I believe that the only authoritative source for knowing God and his ways is the Old and New Testaments of the Bible. I’ll explain why in a future article. But my starting point is the belief that I cannot figure out God and his ways on my own, nor can humanity, and that in love God has revealed the inspired, inerrant words of the Bible so we can know and walk with him.

How to close the gap between your ways and God’s ways

Since the Bible says, as we saw above, that the default human condition is ignorance about God and his ways, how should that shape our pursuit of God?

  1. We should read the Bible daily with an open, curious mind. Regular reading of the Bible is necessary because the influences we experience most tend to shape our thinking most.
  2. We should read the whole Bible, both Old and New Testaments, because we need to form our beliefs on everything the Bible says on a subject, not on isolated verses. This is necessary because we can find an isolated phrase in the Bible, take it out of context, and adopt almost any wrong belief or practice.
  3. When we read something that contradicts our beliefs, we should confirm it with the full context of the Bible, and then believe the correct interpretation of the Bible instead of ourselves. For Proverbs 14:12 says, “There is a way that seems right to a man, but its end is the way to death.” And Proverbs 3:5 says, “Trust in the LORD with all your heart, and do not lean on your own understanding.”
  4. We should be humble, teachable, and obedient to God. The uniform testimony of the Bible is that pride and stubbornness lead us astray. Proverbs 16:18 says, “Pride goes before destruction, and a haughty spirit before a fall.”
  5. We should know that God relates to us on his terms, not ours. God is infinitely merciful and kind to reach down to us and meet us where we are, but when we turn to him, he never leaves us as we are, and he never changes. He says, “You shall be holy, for I am holy” (1 Peter 1:16).
  6. We should know that the more we have been submerged in our world’s way of thinking, and the less we have been exposed to the full message of the Bible, the more foreign and shocking God’s words in the Bible will seem to us. Western culture has veered farther and farther from its Judeo-Christian roots. The verses from Isaiah above are becoming increasingly true. To paraphrase: Your ways are way not my ways.

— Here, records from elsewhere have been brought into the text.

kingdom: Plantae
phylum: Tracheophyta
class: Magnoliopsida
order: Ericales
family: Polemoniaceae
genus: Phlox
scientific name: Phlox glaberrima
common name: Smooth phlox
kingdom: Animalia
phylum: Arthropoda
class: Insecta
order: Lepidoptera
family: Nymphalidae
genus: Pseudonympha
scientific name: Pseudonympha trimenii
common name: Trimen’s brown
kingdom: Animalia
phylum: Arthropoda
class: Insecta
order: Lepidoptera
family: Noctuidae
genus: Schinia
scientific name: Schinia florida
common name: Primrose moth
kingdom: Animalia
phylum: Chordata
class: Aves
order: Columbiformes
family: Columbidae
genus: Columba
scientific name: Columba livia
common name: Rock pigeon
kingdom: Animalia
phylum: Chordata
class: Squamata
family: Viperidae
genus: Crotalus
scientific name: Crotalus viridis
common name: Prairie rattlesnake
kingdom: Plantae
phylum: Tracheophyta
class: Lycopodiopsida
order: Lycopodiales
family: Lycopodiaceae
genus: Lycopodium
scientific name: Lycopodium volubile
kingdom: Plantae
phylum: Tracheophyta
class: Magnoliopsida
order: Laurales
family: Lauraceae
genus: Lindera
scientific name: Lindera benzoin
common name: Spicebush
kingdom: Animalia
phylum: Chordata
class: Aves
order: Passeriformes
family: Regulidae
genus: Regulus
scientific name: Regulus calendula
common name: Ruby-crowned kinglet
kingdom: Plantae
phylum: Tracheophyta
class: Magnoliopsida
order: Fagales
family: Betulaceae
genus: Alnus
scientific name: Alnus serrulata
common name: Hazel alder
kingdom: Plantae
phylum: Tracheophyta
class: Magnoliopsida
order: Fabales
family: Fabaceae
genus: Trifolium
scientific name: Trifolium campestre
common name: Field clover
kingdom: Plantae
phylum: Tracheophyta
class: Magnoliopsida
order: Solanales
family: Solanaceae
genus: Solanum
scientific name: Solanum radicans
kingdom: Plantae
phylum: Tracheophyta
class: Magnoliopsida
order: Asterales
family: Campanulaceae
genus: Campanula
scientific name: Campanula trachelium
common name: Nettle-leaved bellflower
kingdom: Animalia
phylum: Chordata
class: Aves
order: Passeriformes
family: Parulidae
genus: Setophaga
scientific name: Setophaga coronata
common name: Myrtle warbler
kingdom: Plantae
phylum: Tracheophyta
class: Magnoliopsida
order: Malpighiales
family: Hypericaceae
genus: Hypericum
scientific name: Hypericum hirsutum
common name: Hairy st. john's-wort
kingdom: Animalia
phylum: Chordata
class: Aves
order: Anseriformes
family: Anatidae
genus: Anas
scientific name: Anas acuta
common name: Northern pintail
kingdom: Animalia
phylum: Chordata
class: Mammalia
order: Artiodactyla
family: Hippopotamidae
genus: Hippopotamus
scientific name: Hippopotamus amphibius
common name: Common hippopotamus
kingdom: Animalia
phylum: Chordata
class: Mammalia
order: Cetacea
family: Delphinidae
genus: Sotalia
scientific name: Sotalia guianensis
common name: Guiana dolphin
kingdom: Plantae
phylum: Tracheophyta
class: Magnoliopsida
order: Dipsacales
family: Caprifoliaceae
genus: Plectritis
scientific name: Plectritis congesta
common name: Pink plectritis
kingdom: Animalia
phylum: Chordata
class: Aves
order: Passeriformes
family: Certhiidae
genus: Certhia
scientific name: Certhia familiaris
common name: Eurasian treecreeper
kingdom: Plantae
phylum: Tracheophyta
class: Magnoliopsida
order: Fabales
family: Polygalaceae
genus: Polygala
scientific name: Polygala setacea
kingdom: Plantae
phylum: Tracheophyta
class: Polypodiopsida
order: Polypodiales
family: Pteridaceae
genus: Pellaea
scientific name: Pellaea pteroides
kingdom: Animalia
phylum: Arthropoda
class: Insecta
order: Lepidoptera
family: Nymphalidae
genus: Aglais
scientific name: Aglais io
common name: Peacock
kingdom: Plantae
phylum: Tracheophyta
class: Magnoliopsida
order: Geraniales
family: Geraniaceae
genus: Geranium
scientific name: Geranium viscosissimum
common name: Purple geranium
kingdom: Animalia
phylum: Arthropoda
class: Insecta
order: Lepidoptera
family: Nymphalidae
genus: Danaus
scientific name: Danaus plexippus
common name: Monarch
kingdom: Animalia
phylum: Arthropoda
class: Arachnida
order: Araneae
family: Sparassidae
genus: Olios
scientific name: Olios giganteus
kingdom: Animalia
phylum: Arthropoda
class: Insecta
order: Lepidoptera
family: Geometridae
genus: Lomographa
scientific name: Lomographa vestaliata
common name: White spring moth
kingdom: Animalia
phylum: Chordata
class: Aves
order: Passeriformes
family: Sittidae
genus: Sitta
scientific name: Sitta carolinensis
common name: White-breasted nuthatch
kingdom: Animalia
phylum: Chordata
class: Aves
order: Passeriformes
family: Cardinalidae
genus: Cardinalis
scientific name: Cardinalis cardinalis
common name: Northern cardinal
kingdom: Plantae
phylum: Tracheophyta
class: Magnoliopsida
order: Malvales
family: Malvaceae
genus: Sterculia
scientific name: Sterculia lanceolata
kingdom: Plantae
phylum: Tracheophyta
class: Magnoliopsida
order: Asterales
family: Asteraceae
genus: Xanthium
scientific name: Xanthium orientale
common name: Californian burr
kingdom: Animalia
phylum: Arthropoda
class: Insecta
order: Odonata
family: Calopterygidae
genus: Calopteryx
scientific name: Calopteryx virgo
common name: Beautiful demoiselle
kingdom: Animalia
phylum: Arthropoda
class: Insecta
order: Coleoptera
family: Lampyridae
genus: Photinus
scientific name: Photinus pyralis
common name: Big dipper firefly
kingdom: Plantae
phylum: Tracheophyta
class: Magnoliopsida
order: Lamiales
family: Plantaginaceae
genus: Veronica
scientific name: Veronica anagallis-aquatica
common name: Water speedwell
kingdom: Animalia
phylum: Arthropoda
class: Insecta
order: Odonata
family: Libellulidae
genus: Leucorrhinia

Some would label this approach to faith fundamentalism, using the word in its pejorative sense. But anyone who believes that a document has divine authority and takes it seriously will be labeled a fundamentalist by those who do not agree.

But this is the only rational approach given what the Bible says and what human experience shows.

Not to take this approach is relativism in its full, pejorative sense. It is putting trust in limited human perspective and experience and even majority opinion, all of which the Bible says are deeply flawed. It is putting our trust in contemporary trends in thinking, which history shows always change and thus cannot be absolutely true and reliable.

Life principle: If you want to grow in your knowledge of God, you begin by recognizing that your ways are not God’s ways.

What does God require?

This post is the beginning of a series on what God requires of us if we are to know him and walk according to his ways. Don’t miss the next post, which is on the necessity of faith.

Let’s conclude with a typically spicy and forthright assessment of the situation from God’s perspective: Proverbs 28:26 says, “Whoever trusts in his own mind is a fool.”